5.5.1 Importing Edge List Network Data

We’ll bring in the four positive tie edge If you are interested in what the edge lists look like, inspect them after importing.

liking3 <- read.csv("data/Liking 3.csv",
                    header = TRUE)
esteem <- read.csv("data/High esteem.csv",
                   header = TRUE)
influence <- read.csv("data/Positive Influence.csv", 
                      header = TRUE)
praise <- read.csv("data/Praise.csv", 
                      header = TRUE)

You can and should inspect all imported objects. Do they share column names?

head(liking3)
head(esteem)
head(influence)
head(praise)

Since each data.frame shares the same column headers, we can go ahead and row bind them together using the rbind() function.

samp_pos <- rbind(liking3, esteem, influence, praise)
# Look at the data
str(samp_pos)
'data.frame':   202 obs. of  4 variables:
 $ ï..Source: chr  "ROMUALD" "ROMUALD" "ROMUALD" "ROMUALD" ...
 $ Target   : chr  "BONAVENTURE" "AMBROSE" "PETER" "AMAND" ...
 $ Weight   : int  1 1 3 2 1 3 2 1 3 2 ...
 $ Relation : chr  "Liking 3" "Liking 3" "Liking 3" "Liking 3" ...

Now, convert the data frame to an igraph object.

samp_pos_ig <- graph_from_data_frame(d = samp_pos,
                                    directed = TRUE)
samp_pos_ig
IGRAPH 8ed1542 DN-- 18 202 -- 
+ attr: name (v/c), Weight (e/n), Relation (e/c)
+ edges from 8ed1542 (vertex names):
 [1] ROMUALD    ->BONAVENTURE ROMUALD    ->AMBROSE     ROMUALD    ->PETER      
 [4] ROMUALD    ->AMAND       BONAVENTURE->AMBROSE     BONAVENTURE->PETER      
 [7] BONAVENTURE->LOUIS       AMBROSE    ->BONAVENTURE AMBROSE    ->VICTOR     
[10] AMBROSE    ->WINFRID     BERTHOLD   ->BONAVENTURE BERTHOLD   ->AMBROSE    
[13] BERTHOLD   ->PETER       PETER      ->BONAVENTURE PETER      ->BERTHOLD   
[16] PETER      ->LOUIS       LOUIS      ->BONAVENTURE LOUIS      ->VICTOR     
[19] LOUIS      ->HUGH        VICTOR     ->AMBROSE     VICTOR     ->BERTHOLD   
[22] VICTOR     ->PETER       WINFRID    ->JOHN_BOSCO  WINFRID    ->GREGORY    
+ ... omitted several edges

5.5.2 Plotting Stacked Networks

Let’s plot the graph, saving the coordinates into an object so that we can use them later.

samp_pos_layout <- layout_with_fr(samp_pos_ig)

plot(samp_pos_ig,
     layout = samp_pos_layout,
     vertex.color = "lightblue",
     vertex.label.cex = 0.6,
     vertex.label.color = "black",
     edge.arrow.size = 0.25)

Let’s set the color of the edges so that they’ll be different for each type of tie. We’ll set the colors to red, blue, yellow, and green.

# Create a named vector used for recoding
recode <- c("Liking 3" = "red", "High Esteem" = "blue",
            "Positive Influence" = "yellow", "Praise" = "green")
# We will create a color edge attribute by recoding based on the Relation
# edge attribute that we imported into the graph from the edge list
E(samp_pos_ig)$color <- recode[E(samp_pos_ig)$Relation]

plot(samp_pos_ig,
     layout = samp_pos_layout,
     vertex.color = "lightblue",
     vertex.label.cex = 0.6,
     vertex.label.color = "black",
     edge.arrow.size = 0.25)

5.5.3 Extracting and Plotting Individual Networks

Here’s how to extract the Liking 3 network from the larger stacked network and then plot it.
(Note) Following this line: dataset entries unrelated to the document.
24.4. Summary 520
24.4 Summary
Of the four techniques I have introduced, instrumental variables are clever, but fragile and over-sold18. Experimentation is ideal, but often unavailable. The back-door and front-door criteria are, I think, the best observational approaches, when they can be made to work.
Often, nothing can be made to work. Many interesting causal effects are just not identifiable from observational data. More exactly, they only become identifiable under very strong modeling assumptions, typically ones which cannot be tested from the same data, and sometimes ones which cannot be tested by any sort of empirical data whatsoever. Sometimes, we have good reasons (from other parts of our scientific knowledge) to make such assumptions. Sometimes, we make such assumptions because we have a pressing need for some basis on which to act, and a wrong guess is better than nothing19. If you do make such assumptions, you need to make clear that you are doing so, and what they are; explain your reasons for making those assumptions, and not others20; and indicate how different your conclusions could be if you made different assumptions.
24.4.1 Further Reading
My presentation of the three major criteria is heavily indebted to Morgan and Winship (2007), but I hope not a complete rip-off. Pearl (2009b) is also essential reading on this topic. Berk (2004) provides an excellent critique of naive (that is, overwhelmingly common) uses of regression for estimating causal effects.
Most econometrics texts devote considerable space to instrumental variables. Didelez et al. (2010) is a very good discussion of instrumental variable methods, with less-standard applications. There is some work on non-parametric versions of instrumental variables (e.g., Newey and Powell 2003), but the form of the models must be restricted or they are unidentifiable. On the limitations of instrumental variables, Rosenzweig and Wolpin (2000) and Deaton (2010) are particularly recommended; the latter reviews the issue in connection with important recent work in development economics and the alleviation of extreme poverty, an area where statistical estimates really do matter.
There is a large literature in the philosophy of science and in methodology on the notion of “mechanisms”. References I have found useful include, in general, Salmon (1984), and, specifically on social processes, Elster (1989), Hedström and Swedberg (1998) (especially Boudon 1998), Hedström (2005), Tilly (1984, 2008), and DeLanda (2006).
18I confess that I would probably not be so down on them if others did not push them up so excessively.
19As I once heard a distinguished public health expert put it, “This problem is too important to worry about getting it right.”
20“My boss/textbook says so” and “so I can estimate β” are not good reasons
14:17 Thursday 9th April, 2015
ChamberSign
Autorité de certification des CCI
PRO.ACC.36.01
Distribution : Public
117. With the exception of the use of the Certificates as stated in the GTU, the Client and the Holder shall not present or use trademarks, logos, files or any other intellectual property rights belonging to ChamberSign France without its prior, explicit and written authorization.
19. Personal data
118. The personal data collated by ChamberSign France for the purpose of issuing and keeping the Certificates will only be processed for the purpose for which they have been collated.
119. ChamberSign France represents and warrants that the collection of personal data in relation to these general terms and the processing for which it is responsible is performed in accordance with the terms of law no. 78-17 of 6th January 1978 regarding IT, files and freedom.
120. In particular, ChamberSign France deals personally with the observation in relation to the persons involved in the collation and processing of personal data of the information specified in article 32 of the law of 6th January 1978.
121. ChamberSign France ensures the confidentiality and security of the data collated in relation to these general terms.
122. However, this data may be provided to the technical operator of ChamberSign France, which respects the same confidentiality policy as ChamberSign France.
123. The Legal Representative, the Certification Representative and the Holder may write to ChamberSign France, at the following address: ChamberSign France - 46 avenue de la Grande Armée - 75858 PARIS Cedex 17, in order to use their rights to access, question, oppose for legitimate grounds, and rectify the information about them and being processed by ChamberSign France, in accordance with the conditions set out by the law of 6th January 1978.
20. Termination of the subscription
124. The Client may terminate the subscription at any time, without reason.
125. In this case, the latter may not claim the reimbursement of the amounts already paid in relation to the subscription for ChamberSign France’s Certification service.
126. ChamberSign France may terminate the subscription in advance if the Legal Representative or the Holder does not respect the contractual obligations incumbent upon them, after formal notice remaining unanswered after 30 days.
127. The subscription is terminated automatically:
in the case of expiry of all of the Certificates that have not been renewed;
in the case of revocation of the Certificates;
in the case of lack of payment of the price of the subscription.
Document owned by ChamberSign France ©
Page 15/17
samp_liking3_ig <- subgraph.edges(samp_pos_ig,
                                 eids = which(
                                   E(samp_pos_ig)$Relation == "Liking 3"),
                                 delete.vertices = FALSE)

Here’s a network plot based solely on the ties of the Liking 3 network.

plot(samp_liking3_ig,
     layout = samp_pos_layout,
     vertex.color = "lightblue",
     vertex.label.cex = 0.6,
     vertex.label.color = "black",
     edge.arrow.size = 0.5,
     edge.color = "darkgrey",
     edge.curved = 0.5)

That’s all for igraph for now.

References

Domagalski, Rachel, Zachary P. Neal, and Bruce Sagan. 2021. Backbone: An r Package for Extracting the Backbone of Bipartite Projections.” PLoS ONE 16 (1): e0244363. https://doi.org/10.1371/journal.pone.0244363.
Matthews, Luke, Jeffrey Edmonds, Wesley Wildman, and Charles Nunn. 2013. “Cultural Inheritance or Cultural Diffusion of Religious Violence? A Quantitative Case Study of the Radical Reformation.” Religion, Brain & Behaviour 3 (1): 3–15.